For months Syria’s militantly leftist regime has protested the steady march to political moderation in the Arab world. Last week Damascus itself joined the parade.

The shift grew out of a split in Syria’s ruling Pan-Arab Baath Party between General Salah Jadid, leader of a powerful clique of pro-Peking officers, and Strongman General Amin Hafez, top dog in Syria since 1963. At the Casablanca conference of Arab leaders last September, Hafez pledged Syria to an agreement not to meddle in other states’ internal affairs. Objecting, the Jadid group blamed a “right-wing reactionism” for the moderating tendencies in other Arab nations, argued for Syrian leadership to restore the “progressive Arab socialist outlook.”

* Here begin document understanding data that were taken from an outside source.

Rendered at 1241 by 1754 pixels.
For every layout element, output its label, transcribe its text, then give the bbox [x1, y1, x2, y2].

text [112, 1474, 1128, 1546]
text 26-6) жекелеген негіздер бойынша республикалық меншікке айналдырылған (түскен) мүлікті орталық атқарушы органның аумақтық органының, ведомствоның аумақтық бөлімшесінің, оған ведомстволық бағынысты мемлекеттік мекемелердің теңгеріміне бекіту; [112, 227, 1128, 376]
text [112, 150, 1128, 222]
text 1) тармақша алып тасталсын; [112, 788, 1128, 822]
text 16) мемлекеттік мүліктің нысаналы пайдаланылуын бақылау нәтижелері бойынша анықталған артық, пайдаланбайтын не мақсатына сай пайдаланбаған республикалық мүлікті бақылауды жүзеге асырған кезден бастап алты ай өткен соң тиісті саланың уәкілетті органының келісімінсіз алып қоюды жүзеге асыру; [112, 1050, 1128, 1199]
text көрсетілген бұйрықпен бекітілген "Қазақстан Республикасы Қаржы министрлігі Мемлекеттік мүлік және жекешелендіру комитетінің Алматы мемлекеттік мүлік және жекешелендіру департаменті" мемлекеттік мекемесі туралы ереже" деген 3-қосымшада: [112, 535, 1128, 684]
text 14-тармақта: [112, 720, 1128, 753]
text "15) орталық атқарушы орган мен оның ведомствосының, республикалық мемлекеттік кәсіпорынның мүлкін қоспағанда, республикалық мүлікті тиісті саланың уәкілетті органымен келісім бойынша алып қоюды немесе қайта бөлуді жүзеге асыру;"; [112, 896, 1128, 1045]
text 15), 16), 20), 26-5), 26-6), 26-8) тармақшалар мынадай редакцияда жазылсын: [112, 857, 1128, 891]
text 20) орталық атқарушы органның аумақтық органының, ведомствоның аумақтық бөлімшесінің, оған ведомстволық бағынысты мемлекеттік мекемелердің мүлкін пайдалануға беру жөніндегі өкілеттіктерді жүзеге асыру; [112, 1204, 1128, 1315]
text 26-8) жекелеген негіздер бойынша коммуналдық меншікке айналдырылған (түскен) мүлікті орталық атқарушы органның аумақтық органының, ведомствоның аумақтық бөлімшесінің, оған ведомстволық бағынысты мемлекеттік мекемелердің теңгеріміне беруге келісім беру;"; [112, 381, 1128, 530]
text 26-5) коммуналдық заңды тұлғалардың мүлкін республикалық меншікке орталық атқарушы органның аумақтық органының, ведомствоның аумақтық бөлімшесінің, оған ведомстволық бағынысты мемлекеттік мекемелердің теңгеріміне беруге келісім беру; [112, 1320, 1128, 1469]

For weeks, the debate raged between the opposing Baathist cliques, and being Syrians, Jadid’s men naturally began plotting a coup to topple Hafez from his position as head of the powerful Presidency Council, which serves as a sort of collective chief of state. Two days before the revolt was to come off last month, the garrison commander at Horns jumped the gun by arresting three pro-Hafez officers—counting on Syria’s notoriously poor telephone and telegraph communications to keep the word from reaching the capital 90 miles away. The news got back anyway, and the conspiratorial commanders were arrested. In a ten-hour showdown behind closed doors, Hafez retained the support of Baath’s eleven-member “International Command,” made up of Lebanese, Iraqis and Jordanians as well as Syrians, and Jadid ducked underground.

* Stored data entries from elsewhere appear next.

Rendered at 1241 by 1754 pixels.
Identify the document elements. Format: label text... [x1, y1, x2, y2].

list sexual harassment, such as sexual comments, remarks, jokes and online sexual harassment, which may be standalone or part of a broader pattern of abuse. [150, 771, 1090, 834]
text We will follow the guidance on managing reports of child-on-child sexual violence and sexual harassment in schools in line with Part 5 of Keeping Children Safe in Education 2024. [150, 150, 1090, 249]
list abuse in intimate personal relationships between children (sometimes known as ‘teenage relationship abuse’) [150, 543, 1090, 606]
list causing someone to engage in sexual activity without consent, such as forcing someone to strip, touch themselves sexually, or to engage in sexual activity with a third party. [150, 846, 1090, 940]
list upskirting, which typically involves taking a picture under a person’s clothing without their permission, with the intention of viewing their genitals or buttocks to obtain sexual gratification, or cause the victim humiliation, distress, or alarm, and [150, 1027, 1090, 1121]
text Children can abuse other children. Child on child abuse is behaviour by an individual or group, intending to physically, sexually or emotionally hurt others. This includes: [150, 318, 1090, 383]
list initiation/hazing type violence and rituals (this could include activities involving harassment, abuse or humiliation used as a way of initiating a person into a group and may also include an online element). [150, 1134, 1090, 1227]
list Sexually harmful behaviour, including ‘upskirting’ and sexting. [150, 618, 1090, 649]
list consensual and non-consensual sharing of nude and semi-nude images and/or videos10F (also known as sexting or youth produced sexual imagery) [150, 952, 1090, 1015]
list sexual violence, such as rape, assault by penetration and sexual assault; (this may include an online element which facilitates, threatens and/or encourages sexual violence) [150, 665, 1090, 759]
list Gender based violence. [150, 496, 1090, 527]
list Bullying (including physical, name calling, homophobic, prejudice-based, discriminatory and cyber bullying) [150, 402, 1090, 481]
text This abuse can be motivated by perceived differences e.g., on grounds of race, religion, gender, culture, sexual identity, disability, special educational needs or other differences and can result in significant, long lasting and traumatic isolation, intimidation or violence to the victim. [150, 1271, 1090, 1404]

Picked to form a new government last week, replacing the pro-Jadid Premier Youssef Zayyen, was Salah Bitar, 53, Baath co-founder who holds that “to take Marxism as an absolute and comprehensive ideology conflicts with the Arab revolution, which is basically nationalist.” Syria would remain socialist, if somewhat less stridently. Abroad this would mean happier relations with its moderating socialist as well as non-socialist Arab neighbors (last week Damascus received an envoy from Kuwait to renew negotiations for a $56 million Kuwaiti loan), and at home a better break for what remains of Syria’s long-beleaguered middle class.